わざわざ、終業式にこいつをさらった理由は、2つ。
"周りがこいつがいないことに気付く"のが、おそくなるから。
そして、それ故に。
"こいつはここから抜け出せない"から。
戸籍上の親ーーー綺羅が、いない状態で。
"無断で"こいつを保護しているらしい、冴木は、警察に誘拐だと訴えることすら、できない。
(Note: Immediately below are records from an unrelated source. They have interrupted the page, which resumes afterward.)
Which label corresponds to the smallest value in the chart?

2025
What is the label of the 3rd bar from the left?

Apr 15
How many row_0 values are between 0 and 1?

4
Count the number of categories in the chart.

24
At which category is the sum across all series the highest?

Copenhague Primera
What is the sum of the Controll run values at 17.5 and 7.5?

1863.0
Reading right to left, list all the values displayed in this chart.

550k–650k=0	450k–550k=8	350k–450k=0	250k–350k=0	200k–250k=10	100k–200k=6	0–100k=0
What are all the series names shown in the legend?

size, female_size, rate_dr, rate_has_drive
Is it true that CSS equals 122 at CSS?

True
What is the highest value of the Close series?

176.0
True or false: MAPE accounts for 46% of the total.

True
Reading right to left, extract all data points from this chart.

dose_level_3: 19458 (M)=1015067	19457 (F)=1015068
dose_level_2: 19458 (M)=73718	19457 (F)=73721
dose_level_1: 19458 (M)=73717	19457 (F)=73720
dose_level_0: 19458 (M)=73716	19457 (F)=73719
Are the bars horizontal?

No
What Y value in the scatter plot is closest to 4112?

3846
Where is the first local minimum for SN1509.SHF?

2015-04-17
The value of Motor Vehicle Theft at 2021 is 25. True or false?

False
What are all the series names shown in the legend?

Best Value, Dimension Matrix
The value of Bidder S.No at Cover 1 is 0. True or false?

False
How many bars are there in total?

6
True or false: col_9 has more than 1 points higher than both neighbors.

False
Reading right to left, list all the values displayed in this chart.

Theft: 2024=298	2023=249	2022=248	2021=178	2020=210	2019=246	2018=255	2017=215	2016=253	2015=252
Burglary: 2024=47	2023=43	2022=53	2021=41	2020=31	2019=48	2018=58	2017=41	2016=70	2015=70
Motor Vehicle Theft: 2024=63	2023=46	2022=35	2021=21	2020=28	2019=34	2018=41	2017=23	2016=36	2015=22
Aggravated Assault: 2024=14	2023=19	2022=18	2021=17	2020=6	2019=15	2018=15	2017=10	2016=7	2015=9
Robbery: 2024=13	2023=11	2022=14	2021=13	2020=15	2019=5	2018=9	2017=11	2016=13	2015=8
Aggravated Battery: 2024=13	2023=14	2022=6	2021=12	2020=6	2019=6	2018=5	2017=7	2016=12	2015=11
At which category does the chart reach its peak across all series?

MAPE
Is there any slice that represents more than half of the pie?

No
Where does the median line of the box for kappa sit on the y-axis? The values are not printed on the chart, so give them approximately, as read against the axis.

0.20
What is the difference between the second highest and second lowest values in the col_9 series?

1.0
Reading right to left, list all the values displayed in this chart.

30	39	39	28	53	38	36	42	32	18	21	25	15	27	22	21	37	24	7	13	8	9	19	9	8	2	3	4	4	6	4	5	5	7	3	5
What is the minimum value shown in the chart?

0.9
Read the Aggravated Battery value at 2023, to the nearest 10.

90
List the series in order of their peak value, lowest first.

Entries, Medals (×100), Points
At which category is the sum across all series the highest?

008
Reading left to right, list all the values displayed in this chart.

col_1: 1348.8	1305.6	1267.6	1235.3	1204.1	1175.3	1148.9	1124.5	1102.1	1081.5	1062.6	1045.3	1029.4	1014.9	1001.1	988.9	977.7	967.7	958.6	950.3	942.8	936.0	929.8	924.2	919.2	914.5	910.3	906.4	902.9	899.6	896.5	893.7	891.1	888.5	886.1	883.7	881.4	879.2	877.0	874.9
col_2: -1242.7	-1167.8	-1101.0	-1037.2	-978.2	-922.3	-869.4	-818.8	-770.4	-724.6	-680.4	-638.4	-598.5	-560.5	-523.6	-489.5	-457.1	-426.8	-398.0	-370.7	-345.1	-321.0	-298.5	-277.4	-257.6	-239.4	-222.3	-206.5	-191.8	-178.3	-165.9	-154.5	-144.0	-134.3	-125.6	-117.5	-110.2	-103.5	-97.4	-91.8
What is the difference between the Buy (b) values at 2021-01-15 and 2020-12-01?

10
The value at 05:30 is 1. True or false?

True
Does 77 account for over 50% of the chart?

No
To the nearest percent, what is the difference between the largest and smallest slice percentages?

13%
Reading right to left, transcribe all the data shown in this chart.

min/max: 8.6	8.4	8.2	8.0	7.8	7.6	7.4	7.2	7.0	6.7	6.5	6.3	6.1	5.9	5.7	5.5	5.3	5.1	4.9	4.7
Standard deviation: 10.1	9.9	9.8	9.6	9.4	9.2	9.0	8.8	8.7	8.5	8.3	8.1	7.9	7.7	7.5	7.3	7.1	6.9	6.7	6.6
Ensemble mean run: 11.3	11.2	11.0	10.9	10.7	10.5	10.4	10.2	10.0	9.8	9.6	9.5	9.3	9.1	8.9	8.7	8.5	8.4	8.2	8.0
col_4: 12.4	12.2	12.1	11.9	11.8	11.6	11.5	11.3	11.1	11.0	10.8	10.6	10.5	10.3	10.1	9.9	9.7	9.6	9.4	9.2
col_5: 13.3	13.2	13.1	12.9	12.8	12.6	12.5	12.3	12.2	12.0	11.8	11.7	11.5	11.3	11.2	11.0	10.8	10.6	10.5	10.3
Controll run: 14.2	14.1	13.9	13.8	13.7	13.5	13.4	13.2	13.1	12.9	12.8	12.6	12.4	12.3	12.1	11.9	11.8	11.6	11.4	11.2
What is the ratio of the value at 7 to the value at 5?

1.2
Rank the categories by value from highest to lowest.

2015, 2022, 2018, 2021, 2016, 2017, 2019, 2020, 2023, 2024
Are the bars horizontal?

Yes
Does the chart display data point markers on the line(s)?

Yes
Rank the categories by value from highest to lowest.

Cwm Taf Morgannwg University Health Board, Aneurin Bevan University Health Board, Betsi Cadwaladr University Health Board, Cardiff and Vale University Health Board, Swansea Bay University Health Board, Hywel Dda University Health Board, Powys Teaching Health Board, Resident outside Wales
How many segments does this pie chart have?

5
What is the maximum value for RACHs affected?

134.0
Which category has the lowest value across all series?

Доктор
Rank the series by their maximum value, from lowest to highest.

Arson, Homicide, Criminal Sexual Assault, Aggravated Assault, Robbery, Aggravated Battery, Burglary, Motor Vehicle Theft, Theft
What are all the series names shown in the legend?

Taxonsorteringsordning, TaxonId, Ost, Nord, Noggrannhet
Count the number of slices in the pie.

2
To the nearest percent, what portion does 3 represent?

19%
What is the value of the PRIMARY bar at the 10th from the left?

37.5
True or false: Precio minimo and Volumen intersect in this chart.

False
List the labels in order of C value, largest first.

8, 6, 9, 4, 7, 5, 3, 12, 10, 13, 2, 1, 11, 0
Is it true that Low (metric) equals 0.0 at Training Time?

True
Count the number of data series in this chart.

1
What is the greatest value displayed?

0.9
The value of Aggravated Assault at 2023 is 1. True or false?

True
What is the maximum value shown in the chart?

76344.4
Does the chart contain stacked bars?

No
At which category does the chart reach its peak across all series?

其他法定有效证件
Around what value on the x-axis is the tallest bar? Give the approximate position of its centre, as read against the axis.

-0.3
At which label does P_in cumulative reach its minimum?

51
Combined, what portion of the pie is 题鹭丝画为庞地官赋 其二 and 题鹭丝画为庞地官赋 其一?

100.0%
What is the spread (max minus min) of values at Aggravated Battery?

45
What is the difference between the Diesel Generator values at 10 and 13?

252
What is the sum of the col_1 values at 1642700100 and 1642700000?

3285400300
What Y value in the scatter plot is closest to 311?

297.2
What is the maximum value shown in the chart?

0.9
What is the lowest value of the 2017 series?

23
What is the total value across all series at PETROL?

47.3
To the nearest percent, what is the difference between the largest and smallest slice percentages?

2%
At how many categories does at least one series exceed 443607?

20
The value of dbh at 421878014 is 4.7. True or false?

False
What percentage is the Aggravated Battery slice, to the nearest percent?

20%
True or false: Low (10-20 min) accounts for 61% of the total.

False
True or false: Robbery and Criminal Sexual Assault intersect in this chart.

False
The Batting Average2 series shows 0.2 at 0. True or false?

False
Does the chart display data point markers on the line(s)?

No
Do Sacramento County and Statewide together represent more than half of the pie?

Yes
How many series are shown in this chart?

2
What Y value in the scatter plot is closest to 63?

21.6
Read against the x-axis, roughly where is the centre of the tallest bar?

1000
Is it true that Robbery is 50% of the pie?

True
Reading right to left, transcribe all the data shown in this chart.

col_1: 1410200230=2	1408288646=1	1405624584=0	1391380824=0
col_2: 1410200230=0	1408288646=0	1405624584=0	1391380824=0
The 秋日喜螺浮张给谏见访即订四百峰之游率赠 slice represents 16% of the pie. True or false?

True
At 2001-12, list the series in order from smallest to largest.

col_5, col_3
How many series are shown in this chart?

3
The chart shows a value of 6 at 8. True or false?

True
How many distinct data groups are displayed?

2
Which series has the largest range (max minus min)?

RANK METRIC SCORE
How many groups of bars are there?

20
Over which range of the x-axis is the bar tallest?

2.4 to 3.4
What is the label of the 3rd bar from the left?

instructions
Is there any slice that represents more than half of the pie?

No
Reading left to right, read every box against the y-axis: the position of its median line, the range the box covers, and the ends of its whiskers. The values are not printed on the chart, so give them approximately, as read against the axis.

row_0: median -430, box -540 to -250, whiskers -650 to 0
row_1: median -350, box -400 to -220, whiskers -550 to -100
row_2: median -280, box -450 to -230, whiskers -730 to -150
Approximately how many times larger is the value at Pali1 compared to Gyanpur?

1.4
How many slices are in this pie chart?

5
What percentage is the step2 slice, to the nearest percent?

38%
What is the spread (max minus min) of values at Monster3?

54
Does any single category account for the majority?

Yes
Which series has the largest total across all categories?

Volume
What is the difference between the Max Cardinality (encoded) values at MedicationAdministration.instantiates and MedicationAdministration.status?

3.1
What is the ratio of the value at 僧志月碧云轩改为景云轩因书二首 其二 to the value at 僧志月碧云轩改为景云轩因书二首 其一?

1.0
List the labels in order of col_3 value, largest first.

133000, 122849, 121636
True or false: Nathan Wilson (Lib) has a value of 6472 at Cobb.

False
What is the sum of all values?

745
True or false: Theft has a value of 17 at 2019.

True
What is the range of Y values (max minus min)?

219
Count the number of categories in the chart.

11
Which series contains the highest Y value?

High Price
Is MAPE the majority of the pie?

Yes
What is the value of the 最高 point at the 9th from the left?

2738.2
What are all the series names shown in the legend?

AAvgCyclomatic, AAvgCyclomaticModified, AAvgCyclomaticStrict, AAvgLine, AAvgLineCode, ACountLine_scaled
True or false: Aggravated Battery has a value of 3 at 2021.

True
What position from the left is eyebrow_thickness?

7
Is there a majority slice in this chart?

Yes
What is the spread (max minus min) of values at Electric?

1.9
だから、こいつが求める冴木は、こいつを救えやしない。
コンコン。
ドアをノックする音に、短くこたえる。
「なに」
「あの…………ヒッ!?」
床に転がるものを見て、悲鳴をあげる女に、一瞥をやる。
「なに」
もういちど、声の温度を下げて尋ねれば、女は震えながらも、用件を告げた。
「あ、あの……言われた通り、"冴木さん"がいらっしゃったので、私が家主だっていっておき、ました……
……綺羅くんも、神田さんも、知らないって……。」
最後は消え入りそうな声で、そう呟く。
「そう、ありがとう」
「これで、父の病院は大丈夫、なんですよね……?」
視線は、床に釘付けで、それでも気がかりらしいそれを訪ねてくる。
その顎を掬い上げて、自分の方を向かせた。
意識して、いつもの穏やかな笑顔を貼り付ける。
「もちろんだよ、協力してくれてありがとう。
物分かりのいい娘さんをもって、お父さんも幸せだと思うな」
ニッコリ笑えば、ほっと肩から力が抜けるのがわかった。
それでも、その瞳に浮かぶ、罪悪感。
…………やっかいかな。
そのまま、顔を寄せて近くからその瞳を覗き込む。
「でもさ、わかってるよね?」
「!?」
「もし、変な動きしたりしたら……」
「し、しません……!誰にも言いません……!」
ブンブンと首をふる女の頭をそっと撫でる。
「うん、それがいいね。……あとさ」
「忘れないでね、この誘拐、君も共犯者だってこと」
何か、変な気を起こしたら、壊れるのは、君のお父さんの将来だけじゃないよ?
その脳みそに、刻み込むように。
耳元で囁く。
ようやく、ことの重大さに気付いたのか、顔を青ざめさせる女から目を離す。
残念。
今更後悔したって、もうおそいよ。
まぁ、変なことさえしないなら、特に興味もない。
「じゃあ、協力してくれてありがとう。いっていいよ」
そのことばに、呆然としていた女はのろのろと部屋から出て行った。
扉が閉まる音がして、部屋に沈黙が落ちる。
「……逃がさないから」
意識を失ったままのそれに囁く。
もうここまで来てしまったんだ。
後になんて、ひけない。
……最後まで進むだけ。
「最後まで、せいぜい"道具"として、役に立ってね」
もちろん、返事はない。
閉まった扉にもたれて、ずるずる座り込んだ。